In regard to copper and manganese balance, studies showed that their content in the athlete’s dietary ration was below the norm, even for persons not involved in a sport. Under the influence of a physical load for highly skilled athletes, the copper and manganese losses were significantly greater than the intake from the food rations. For low-level athletes, there were no major differences.
It is interesting to note the differences between low- and high-level athletes. As a general rule, low-level athletes did not show major differences from intake and output. However, with high-level athletes the differences are very great. For example, in the lowest ranked athletes, manganese excretion exceeded its intake from food by only 0.2 mg. However, for high-level athletes the difference amounted to 2.2 mg after doing the same workload but with greater power.

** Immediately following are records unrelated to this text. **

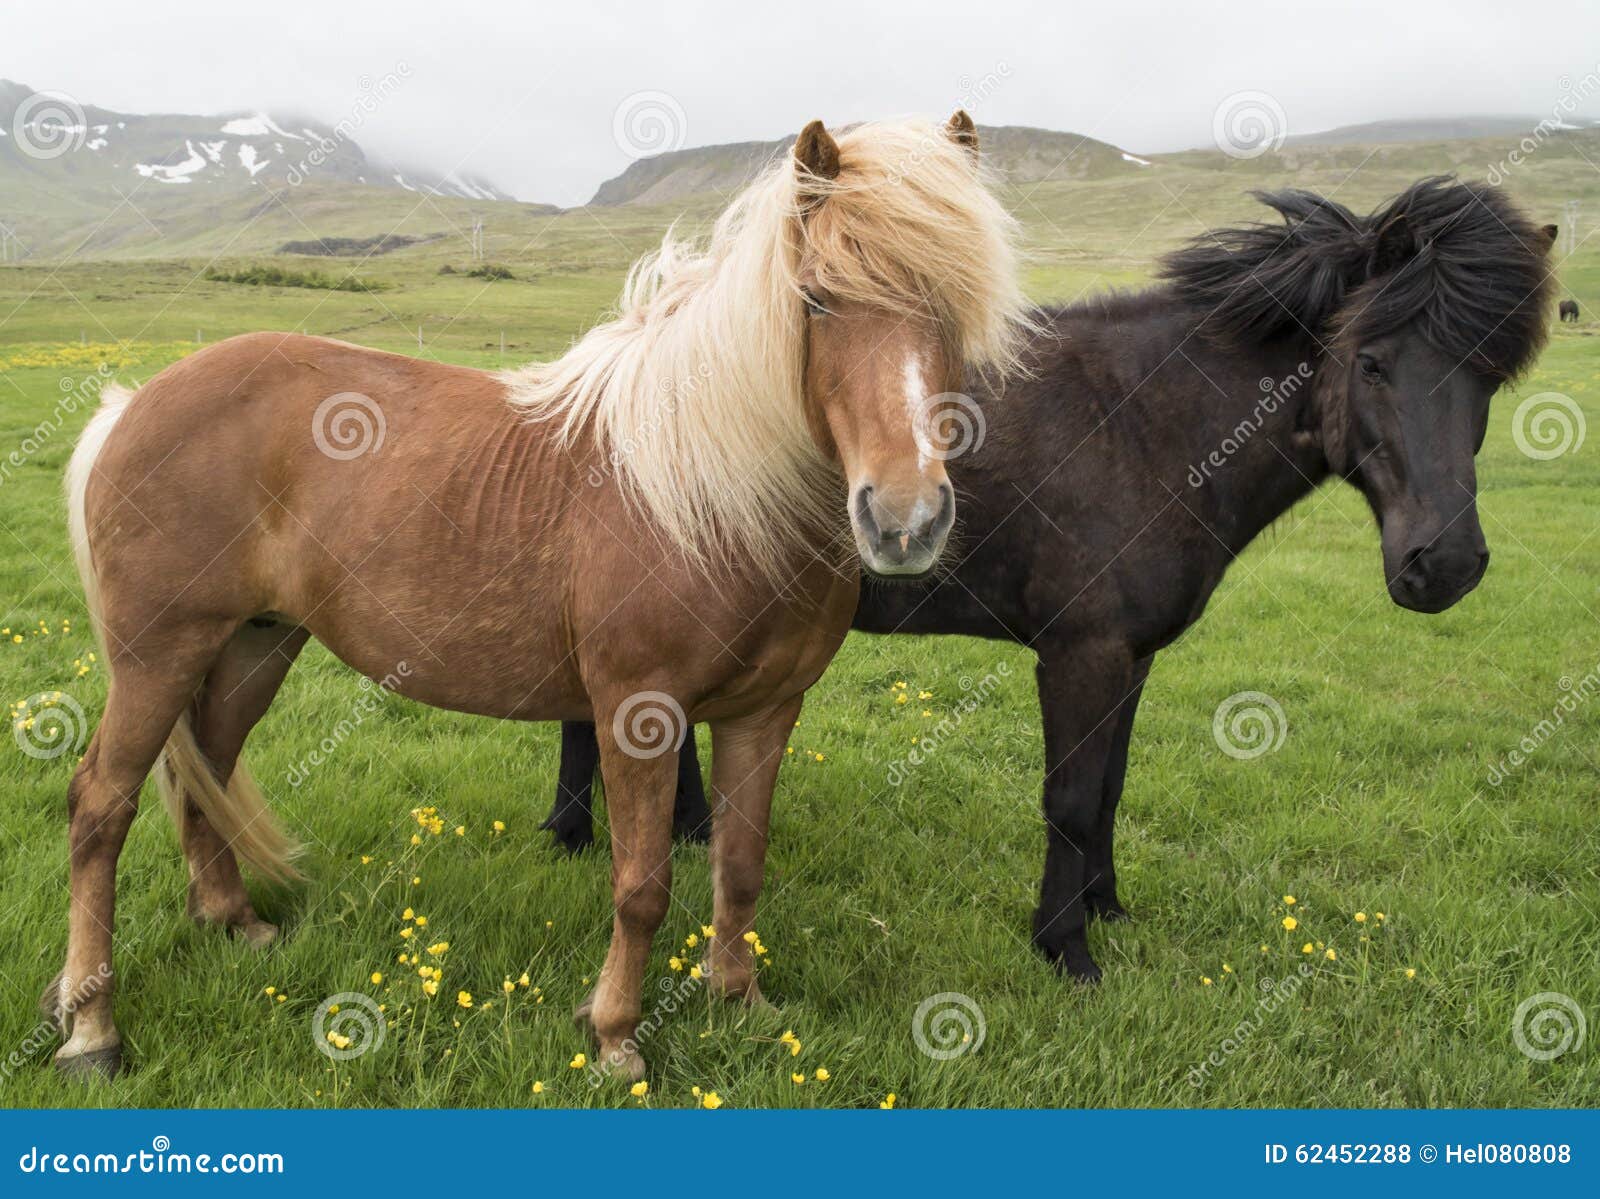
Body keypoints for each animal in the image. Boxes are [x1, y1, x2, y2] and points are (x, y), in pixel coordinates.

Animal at [53, 112, 1024, 1075]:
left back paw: (234, 922)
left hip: (254, 641)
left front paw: (739, 998)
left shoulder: (766, 711)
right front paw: (616, 1034)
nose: (904, 519)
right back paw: (92, 1028)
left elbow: (741, 863)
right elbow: (641, 884)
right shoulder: (639, 713)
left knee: (206, 772)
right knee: (101, 803)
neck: (708, 491)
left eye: (954, 307)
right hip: (160, 654)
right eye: (817, 300)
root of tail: (134, 404)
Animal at [544, 177, 1555, 979]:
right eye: (1375, 361)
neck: (1144, 427)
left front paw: (1106, 907)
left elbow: (1106, 787)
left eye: (1490, 376)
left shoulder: (1132, 658)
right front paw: (1065, 947)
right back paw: (573, 835)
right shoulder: (1081, 654)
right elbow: (1067, 800)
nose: (1445, 564)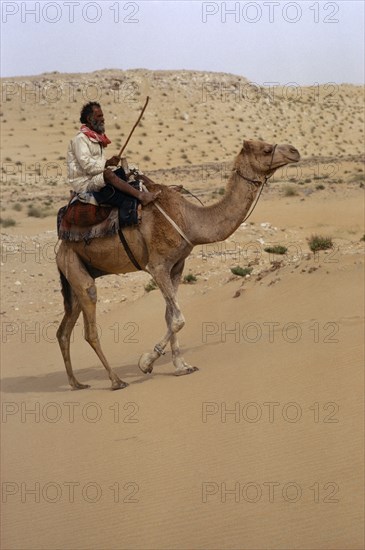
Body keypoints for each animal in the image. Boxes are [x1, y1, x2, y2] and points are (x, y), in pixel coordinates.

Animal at [54, 142, 298, 392]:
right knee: (90, 327)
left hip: (76, 274)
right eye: (266, 149)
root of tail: (60, 246)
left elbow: (170, 317)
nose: (294, 151)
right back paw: (116, 380)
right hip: (76, 267)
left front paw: (182, 367)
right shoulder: (157, 266)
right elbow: (179, 319)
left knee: (64, 330)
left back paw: (76, 383)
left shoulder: (177, 266)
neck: (190, 221)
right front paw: (146, 362)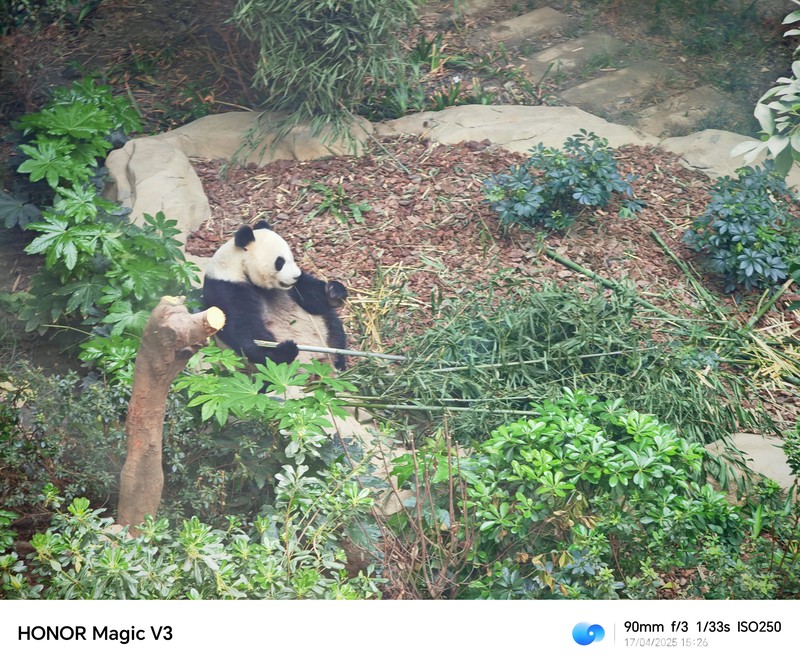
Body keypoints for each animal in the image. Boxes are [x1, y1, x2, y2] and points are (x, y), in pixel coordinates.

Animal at [202, 220, 348, 371]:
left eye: (292, 258)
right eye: (280, 262)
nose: (296, 276)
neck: (237, 266)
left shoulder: (291, 288)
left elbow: (311, 297)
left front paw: (334, 291)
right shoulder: (226, 288)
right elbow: (242, 328)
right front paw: (283, 350)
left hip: (323, 326)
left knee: (334, 329)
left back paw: (338, 362)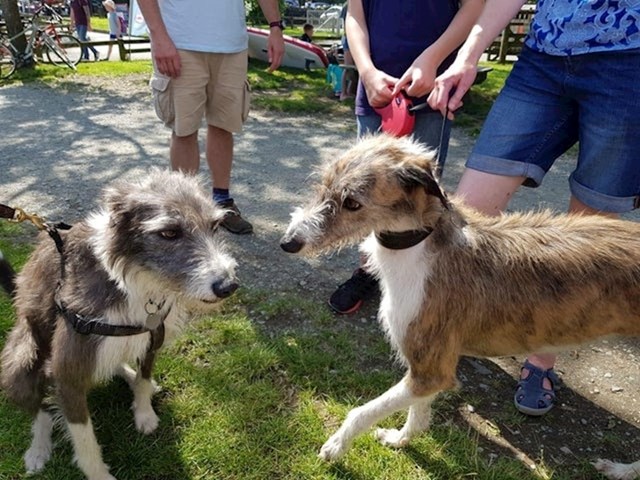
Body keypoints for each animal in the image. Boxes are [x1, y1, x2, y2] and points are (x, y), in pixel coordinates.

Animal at [0, 170, 238, 480]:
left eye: (215, 225)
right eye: (169, 232)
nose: (228, 286)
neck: (132, 279)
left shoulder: (152, 338)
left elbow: (144, 379)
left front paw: (144, 413)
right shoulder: (67, 373)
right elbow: (84, 437)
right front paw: (98, 473)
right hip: (22, 360)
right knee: (41, 413)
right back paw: (38, 450)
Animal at [282, 134, 640, 480]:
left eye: (353, 203)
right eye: (323, 185)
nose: (288, 243)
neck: (422, 245)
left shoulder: (432, 369)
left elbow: (361, 411)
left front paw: (335, 445)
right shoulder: (426, 368)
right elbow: (418, 416)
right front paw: (400, 439)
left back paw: (622, 470)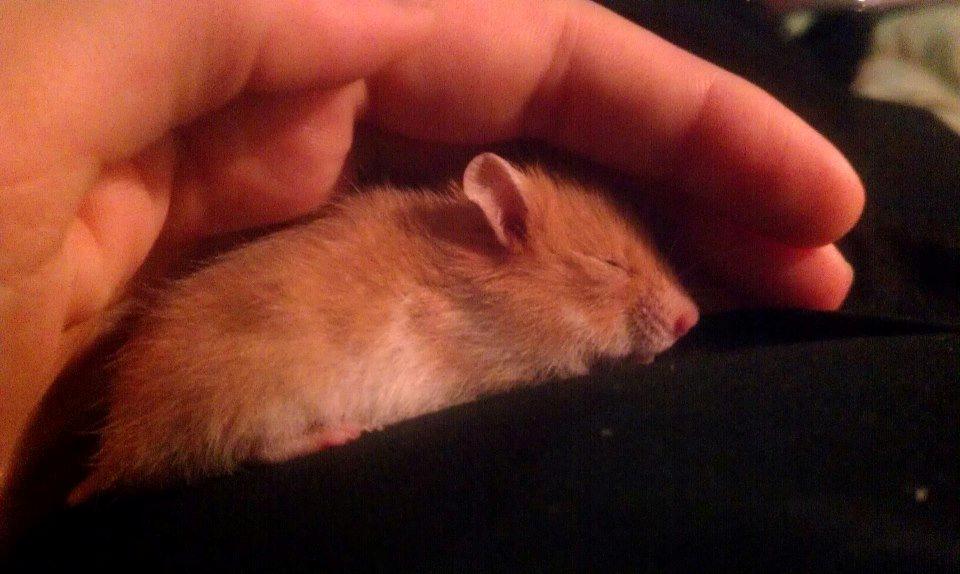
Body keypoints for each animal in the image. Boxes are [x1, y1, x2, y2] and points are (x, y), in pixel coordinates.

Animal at [69, 153, 699, 503]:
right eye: (608, 264)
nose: (692, 317)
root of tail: (118, 447)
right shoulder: (508, 360)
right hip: (260, 396)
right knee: (252, 449)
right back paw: (343, 432)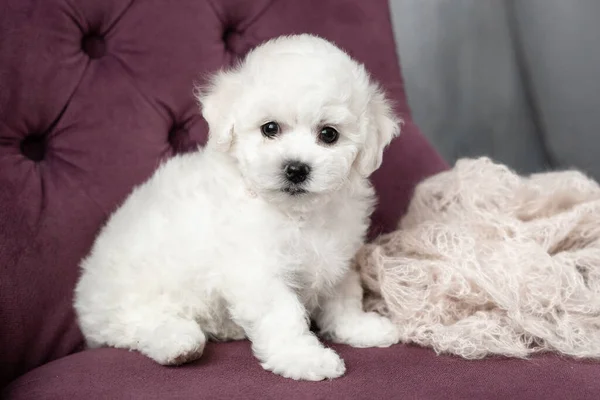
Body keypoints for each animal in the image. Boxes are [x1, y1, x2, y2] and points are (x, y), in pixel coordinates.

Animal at [76, 32, 404, 380]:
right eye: (270, 128)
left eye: (329, 134)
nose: (296, 168)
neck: (296, 212)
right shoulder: (257, 269)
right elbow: (283, 315)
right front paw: (303, 358)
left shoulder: (337, 257)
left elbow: (343, 297)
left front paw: (360, 327)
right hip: (134, 295)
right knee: (138, 325)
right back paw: (178, 343)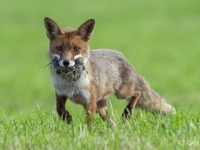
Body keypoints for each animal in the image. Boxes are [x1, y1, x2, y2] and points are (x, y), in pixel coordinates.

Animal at [43, 17, 173, 125]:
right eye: (59, 48)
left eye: (76, 49)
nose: (66, 62)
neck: (71, 83)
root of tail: (122, 56)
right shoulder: (60, 93)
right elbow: (59, 109)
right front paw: (67, 118)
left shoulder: (90, 102)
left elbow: (89, 123)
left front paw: (87, 135)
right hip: (101, 108)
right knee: (112, 121)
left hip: (122, 93)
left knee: (138, 92)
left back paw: (127, 112)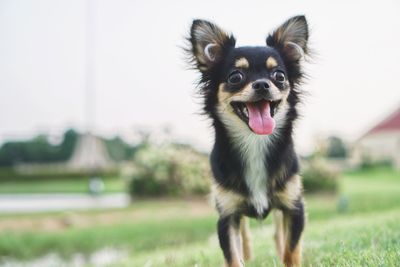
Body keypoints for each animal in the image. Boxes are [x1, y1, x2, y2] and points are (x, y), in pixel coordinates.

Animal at [186, 15, 310, 266]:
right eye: (236, 77)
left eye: (279, 76)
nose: (262, 84)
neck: (255, 142)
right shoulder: (227, 215)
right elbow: (233, 256)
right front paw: (242, 255)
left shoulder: (294, 207)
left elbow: (291, 250)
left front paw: (287, 255)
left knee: (279, 232)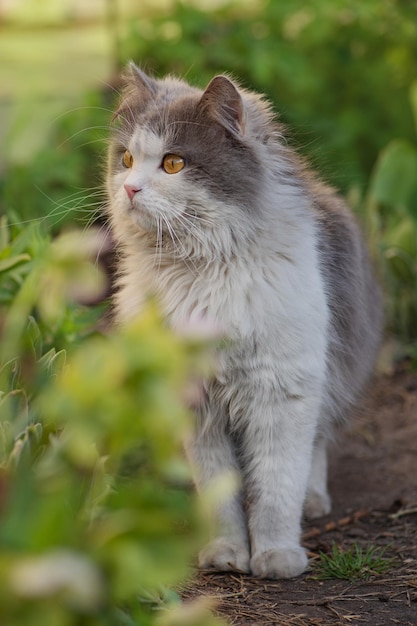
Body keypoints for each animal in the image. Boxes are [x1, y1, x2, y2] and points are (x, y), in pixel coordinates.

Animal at [105, 63, 382, 576]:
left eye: (173, 164)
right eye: (127, 159)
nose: (130, 189)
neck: (201, 271)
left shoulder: (283, 391)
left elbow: (276, 488)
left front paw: (276, 557)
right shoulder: (198, 406)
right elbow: (220, 497)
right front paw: (227, 554)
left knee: (315, 447)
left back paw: (314, 502)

On rest days, after considerable muscle loads, there is a sharp drop in the excretion of trace elements in the feces. Trace element retention from the food ration rises substantially. This can indicate a reduction in the stores of iron, copper and to some extent manganese in the athlete’s body. Thus, the Russians believe that in order to prevent a deficit of trace elements in the athlete’s bodies (and the negative consequences) there must be strict monitoring of the diet. When there is a deficit, it is necessary to saturate the diet with trace elements that are vital to the body within the recommended norms. This applies to all sports in which the athlete executes heavy and prolonged muscular loads.